Personal information
- Full name: Alexander Fullarton Mathie-Morton
- Born: 7 June 1880 Belmont, Ayrshire, Scotland
- Died: 16 January 1965 (aged 84) Ayr, Ayrshire, Scotland
- Batting: Right-handed

Domestic team information
- 1922: Scotland

Career statistics
| Competition | First-class |
| Matches | 1 |
| Runs scored | 16 |
| Batting average | 8.00 |
| 100s/50s | –/– |
| Top score | 9 |
| Catches/stumpings | –/– |
- Source: Cricinfo, 2 November 2022

= Alexander Mathie-Morton =

Scottish cricketer

Alexander Fullarton Mathie-Morton (7 June 1880 – 16 January 1965) was a Scottish first-class cricketer and solicitor.
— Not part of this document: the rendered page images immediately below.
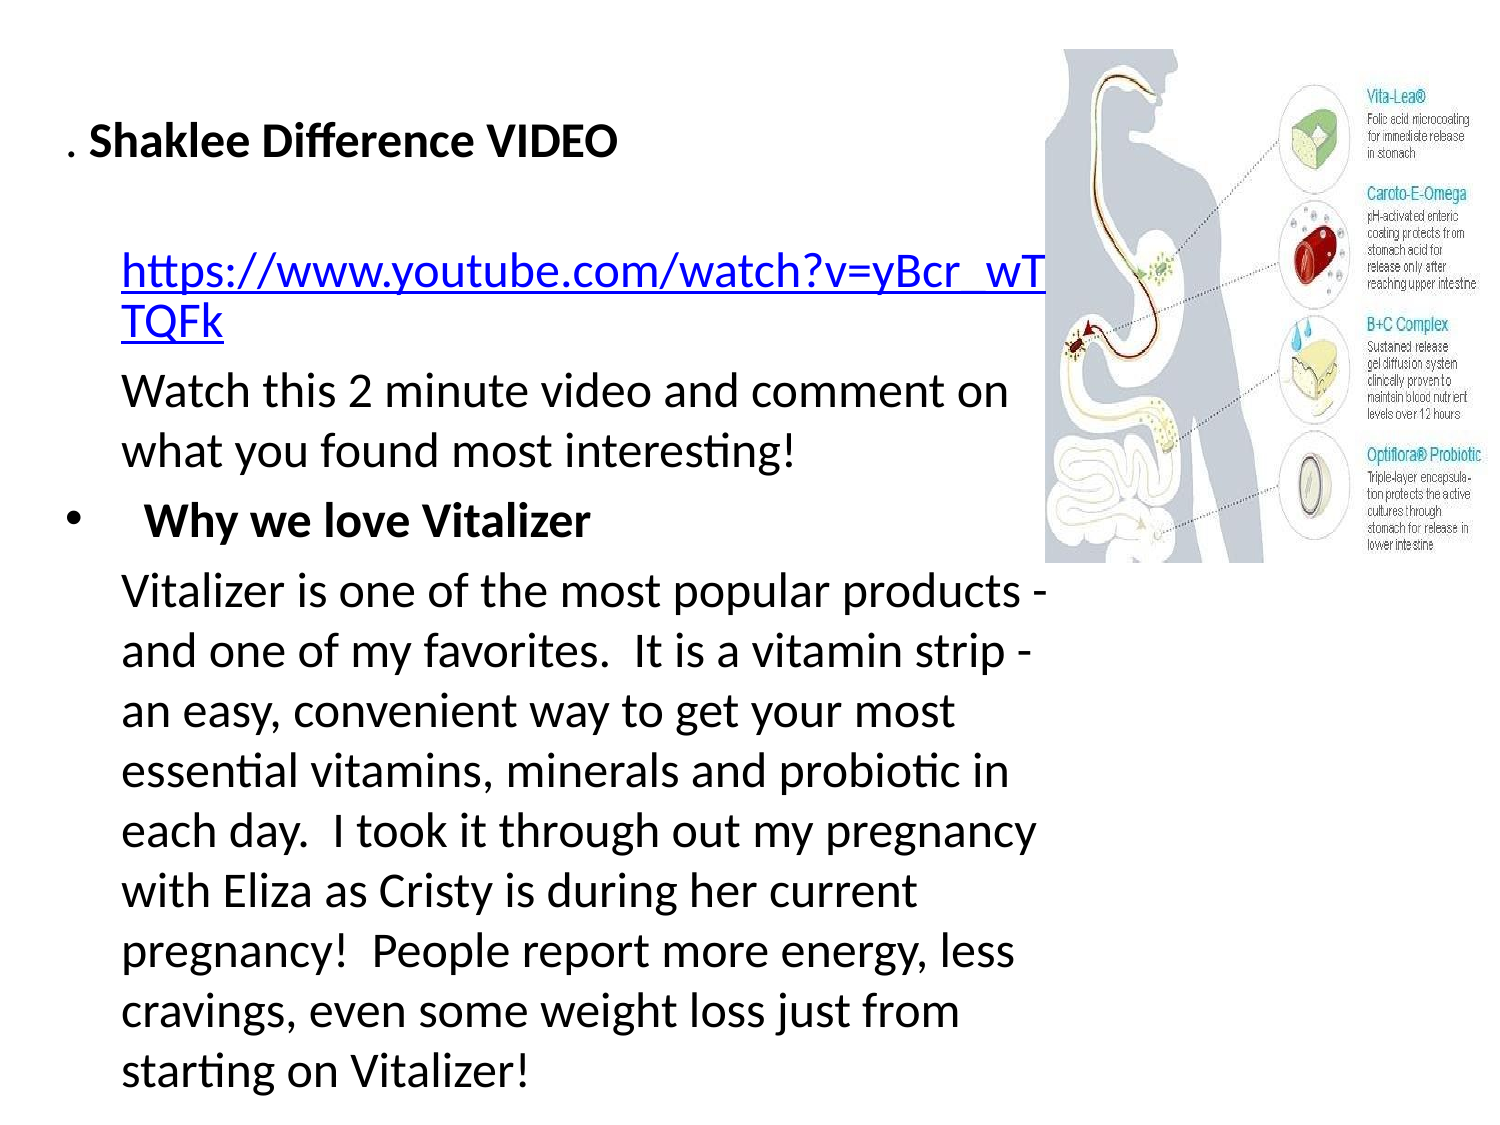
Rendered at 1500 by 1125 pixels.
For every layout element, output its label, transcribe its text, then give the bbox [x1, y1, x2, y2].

list . Shaklee Difference VIDEO https://www.youtube.com/watch?v=yBcr_wTTQFk Watch this 2 minute video and comment on what you found most interesting! Why we love Vitalizer Vitalizer is one of the most popular products - and one of my favorites. It is a vitamin strip - an easy, convenient way to get your most essential vitamins, minerals and probiotic in each day. I took it through out my pregnancy with Eliza as Cristy is during her current pregnancy! People report more energy, less cravings, even some weight loss just from starting on Vitalizer! [50, 99, 1075, 1125]
picture [1045, 49, 1500, 563]
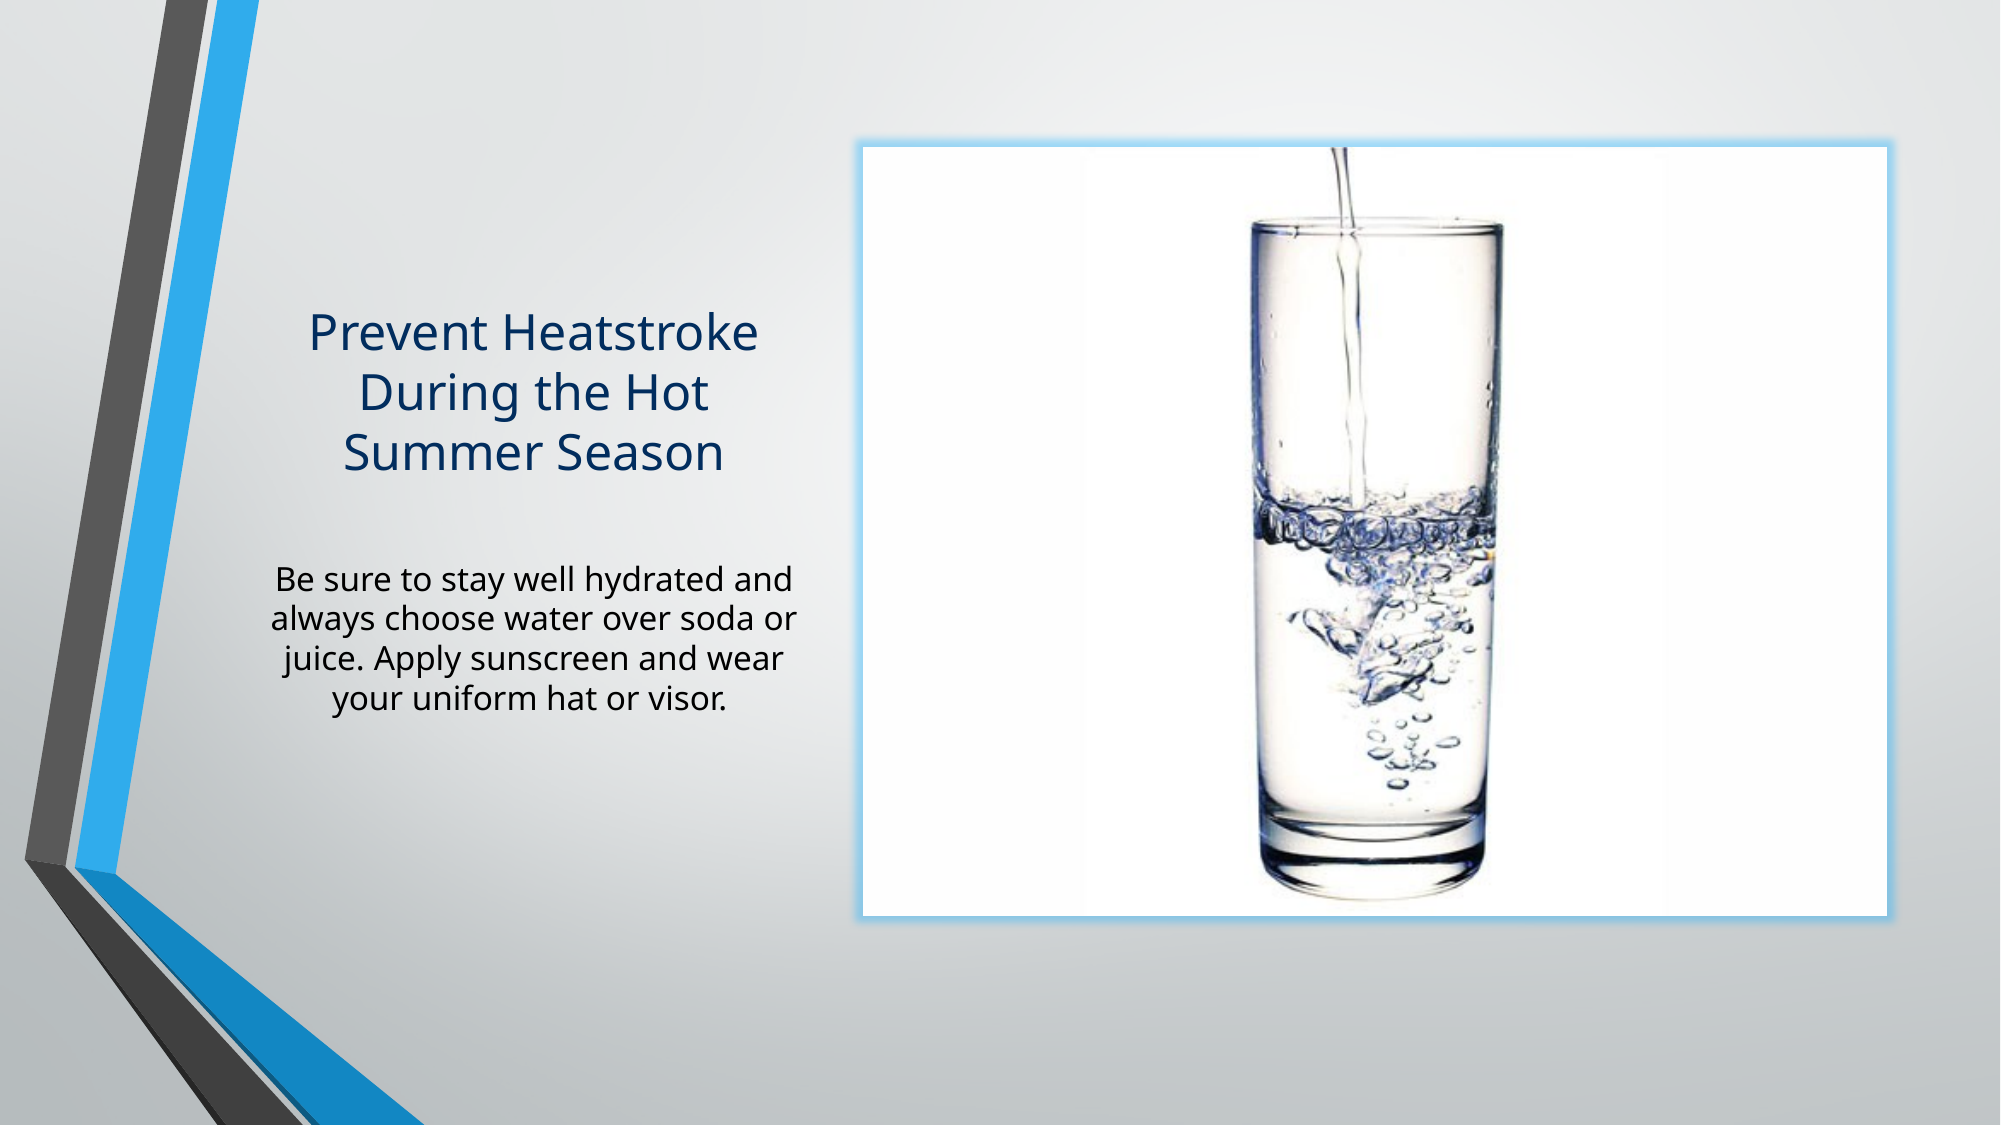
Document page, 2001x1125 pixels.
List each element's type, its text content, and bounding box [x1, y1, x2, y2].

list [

The son of John Mathie-Morton and his wife, Jane, he was born in January 1887 at Belmont, Ayrshire. He was educated at Blair Lodge School. A club cricketer for Ayr, he made a single appearance in first-class cricket for Scotland against the Marylebone Cricket Club at Lord's in 1922. Batting twice in the match, he was dismissed in the Scotland first innings for 7 runs by Jack Russell, while following-on in their second innings he was dismissed for 9 runs by Richard Busk. By profession, Mathie-Morton was a solicitor and senior partner in the firm Messrs Mathie-Morton and Black. He died at Ayr in January 1965.